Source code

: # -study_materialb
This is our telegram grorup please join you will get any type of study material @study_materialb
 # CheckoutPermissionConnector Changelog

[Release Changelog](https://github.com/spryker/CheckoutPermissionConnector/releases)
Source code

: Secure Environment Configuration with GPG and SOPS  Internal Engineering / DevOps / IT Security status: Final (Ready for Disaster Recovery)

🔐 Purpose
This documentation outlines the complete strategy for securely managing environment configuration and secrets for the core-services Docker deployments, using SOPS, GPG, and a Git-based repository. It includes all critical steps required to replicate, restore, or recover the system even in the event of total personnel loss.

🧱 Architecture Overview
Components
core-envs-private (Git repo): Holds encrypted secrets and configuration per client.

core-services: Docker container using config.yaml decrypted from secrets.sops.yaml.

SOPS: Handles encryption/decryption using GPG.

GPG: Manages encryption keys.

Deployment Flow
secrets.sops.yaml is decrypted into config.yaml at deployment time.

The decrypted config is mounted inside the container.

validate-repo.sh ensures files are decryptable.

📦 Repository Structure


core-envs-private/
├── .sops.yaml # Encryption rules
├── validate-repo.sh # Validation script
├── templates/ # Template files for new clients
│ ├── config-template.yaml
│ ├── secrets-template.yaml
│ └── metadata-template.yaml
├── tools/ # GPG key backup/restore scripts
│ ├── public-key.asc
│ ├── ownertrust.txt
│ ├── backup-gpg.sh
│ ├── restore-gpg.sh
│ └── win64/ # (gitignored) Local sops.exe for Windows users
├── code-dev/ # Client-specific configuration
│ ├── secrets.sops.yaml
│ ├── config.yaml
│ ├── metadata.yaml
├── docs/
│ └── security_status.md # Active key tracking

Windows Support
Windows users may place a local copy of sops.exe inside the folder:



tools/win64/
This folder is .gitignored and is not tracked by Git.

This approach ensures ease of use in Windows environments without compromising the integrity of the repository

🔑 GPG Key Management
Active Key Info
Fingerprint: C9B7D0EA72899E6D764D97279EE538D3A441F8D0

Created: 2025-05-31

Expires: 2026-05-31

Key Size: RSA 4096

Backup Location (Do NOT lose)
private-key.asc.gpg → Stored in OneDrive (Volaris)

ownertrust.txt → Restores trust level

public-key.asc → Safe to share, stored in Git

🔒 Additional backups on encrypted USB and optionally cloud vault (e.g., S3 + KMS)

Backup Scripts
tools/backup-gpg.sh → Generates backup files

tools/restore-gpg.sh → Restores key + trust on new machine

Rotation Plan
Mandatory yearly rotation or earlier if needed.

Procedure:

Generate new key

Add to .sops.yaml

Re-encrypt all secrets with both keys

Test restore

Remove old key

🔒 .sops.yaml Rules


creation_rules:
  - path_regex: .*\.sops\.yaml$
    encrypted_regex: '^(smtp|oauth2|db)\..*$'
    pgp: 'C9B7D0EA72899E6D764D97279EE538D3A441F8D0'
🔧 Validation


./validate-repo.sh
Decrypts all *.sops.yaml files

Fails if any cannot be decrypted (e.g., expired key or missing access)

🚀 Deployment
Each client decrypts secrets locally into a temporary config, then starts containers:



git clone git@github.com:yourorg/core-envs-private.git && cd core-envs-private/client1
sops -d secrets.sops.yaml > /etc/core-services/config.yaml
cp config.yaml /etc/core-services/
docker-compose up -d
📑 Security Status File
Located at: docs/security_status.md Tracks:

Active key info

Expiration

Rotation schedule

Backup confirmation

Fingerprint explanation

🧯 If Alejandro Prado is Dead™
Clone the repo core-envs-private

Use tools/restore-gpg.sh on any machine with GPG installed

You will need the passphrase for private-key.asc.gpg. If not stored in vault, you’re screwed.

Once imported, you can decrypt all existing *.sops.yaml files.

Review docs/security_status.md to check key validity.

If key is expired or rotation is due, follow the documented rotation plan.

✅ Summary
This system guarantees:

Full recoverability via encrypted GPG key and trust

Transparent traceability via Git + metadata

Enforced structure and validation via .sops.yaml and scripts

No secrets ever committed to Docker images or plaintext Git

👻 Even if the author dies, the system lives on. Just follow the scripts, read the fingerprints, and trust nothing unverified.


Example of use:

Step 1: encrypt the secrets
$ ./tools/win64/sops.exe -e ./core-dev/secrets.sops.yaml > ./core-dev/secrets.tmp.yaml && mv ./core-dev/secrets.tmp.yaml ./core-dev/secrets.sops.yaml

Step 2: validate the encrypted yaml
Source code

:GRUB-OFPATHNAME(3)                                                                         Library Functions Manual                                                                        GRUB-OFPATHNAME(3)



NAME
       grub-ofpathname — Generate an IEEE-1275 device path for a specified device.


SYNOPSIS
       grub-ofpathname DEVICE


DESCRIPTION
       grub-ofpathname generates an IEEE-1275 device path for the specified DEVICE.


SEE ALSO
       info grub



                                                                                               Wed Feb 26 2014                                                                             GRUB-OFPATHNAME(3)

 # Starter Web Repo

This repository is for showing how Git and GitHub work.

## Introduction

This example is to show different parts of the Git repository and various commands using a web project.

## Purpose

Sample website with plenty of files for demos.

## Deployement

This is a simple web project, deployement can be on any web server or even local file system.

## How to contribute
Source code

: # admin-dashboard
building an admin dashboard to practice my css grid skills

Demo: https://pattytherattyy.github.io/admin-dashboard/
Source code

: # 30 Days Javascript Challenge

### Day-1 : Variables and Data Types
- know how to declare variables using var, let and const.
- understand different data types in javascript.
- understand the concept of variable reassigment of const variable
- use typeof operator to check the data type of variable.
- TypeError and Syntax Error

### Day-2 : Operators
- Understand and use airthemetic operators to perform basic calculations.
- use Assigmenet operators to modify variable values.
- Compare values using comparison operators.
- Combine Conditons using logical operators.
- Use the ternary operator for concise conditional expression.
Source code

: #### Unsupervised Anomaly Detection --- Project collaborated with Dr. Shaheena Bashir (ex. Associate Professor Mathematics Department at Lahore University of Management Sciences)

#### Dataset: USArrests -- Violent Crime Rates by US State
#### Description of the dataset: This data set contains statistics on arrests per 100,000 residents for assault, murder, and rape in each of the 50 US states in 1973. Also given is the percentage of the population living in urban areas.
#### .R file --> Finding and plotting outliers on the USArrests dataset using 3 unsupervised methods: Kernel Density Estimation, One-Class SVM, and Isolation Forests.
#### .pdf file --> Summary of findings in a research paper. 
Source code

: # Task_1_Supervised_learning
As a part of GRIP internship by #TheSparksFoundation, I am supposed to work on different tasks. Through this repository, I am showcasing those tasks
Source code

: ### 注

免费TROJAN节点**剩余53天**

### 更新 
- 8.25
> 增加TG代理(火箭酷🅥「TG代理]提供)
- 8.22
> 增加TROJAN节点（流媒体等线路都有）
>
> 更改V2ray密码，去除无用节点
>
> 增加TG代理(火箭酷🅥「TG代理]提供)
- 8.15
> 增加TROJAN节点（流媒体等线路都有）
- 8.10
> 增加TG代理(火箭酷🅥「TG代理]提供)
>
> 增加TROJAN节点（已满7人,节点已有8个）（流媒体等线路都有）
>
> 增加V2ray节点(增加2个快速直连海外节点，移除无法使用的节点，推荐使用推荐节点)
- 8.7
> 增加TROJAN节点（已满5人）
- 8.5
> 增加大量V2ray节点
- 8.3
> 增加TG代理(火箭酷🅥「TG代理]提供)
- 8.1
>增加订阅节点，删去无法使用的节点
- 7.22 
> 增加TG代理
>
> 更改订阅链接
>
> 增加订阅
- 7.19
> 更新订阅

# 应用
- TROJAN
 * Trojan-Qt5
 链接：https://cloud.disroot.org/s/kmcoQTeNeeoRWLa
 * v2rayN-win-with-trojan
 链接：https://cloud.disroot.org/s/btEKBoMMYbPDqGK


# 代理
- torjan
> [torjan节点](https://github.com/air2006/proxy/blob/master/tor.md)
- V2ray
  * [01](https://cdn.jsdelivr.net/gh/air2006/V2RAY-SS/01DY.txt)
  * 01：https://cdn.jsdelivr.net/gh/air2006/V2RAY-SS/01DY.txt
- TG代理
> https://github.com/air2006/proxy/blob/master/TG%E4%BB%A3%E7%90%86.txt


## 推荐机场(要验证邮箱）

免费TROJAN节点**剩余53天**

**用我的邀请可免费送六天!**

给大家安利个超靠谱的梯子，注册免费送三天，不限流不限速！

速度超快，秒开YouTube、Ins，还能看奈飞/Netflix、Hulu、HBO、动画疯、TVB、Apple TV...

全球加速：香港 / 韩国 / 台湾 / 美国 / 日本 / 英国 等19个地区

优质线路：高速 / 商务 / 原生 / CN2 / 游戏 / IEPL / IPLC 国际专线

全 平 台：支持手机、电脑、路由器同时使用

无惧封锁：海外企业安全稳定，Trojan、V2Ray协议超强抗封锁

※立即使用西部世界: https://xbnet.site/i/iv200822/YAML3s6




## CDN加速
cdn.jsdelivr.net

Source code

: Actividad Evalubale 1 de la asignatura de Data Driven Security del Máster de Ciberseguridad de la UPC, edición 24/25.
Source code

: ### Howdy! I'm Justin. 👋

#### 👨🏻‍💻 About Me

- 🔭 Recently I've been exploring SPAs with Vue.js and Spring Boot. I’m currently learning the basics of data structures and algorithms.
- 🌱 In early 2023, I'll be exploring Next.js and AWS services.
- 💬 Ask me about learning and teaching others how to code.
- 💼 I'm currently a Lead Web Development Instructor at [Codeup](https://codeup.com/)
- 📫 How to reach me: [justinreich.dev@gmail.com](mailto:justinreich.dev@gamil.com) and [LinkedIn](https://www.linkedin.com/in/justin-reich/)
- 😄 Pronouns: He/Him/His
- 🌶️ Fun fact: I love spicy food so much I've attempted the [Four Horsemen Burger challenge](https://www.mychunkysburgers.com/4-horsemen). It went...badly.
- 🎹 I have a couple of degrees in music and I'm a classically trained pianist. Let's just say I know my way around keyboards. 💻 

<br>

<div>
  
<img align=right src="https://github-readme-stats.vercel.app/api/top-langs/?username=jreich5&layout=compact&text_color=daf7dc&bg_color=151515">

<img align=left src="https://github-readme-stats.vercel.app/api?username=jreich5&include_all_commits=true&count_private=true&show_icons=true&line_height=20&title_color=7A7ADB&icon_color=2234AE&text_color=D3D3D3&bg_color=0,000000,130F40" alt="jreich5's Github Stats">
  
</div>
——————
**Problem requirements**
Update the entries from the line containing "Fails if any" through the line containing "Each client decrypts", changing "expired key" to "revoked key" and keeping everything else the same. Give only those lines.

**Task response**
Fails if any cannot be decrypted (e.g., revoked key or missing access)

🚀 Deployment
Each client decrypts secrets locally into a temporary config, then starts containers:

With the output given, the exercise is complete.